Le considerazioni sull’economia e sui titoli del debito pubblico in mano alla BCE e soprattutto il contrasto tra la filosofia dei falchi tedeschi e quella di chi vuole ulteriori stimoli monetati rendono quasi immediato il collegamento col Giappone che ha il debito p ubblico più alto al mondo. Abe ha vinto le elezioni, dopo sette anni di governo, ed aveva annunciato in campagna elettorale che ad ottobre avrebbe aumentato l’IVA di due punti percentuali, portandola al 10, nel tentativo di contenere l’enorme debito pari al 226% del PIL. La mossa di Abe è comunque rischiosa perché l’ultima volta ha rallentato l’economia.
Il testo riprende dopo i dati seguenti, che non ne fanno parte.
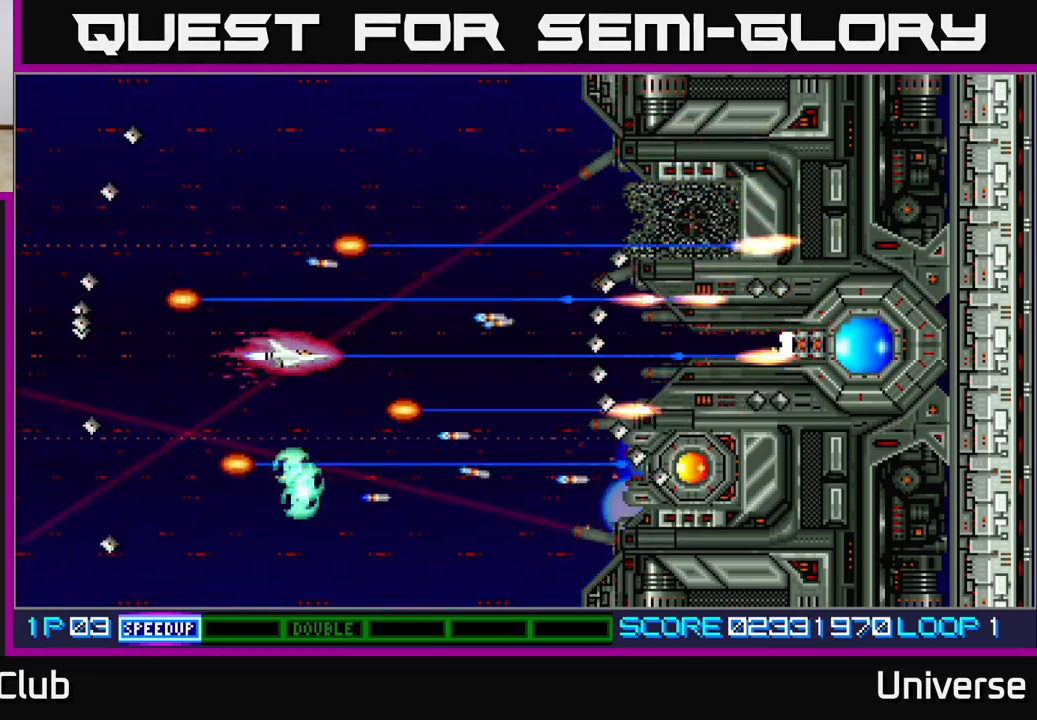
{"buttons": ["A", "DPAD_UP", "DPAD_LEFT"], "left_stick": "center", "events": [[267, "DPAD_LEFT", "down"], [367, "DPAD_UP", "down"]]}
L’aumento è essenziale per evitare che il debito cresca: è troppo alto anche se in Giappone c’è una sorta di repressione finanziaria (l’acquisto del debito è in qualche modo pianificato), e per fronteggiare l’invecchiamento della popolazione. Nel 2014 l’economia andò in recessione dopo che l’IVA fu aumentata all’otto per cento. Attualmente Tokyo viene da un buon ciclo di crescita, in rapporto ai numeri giapponesi si intende, ma una recessione interna unita ad un rallentamento dei commerci per tariffe e Brexit potrebbe causare dei problemi.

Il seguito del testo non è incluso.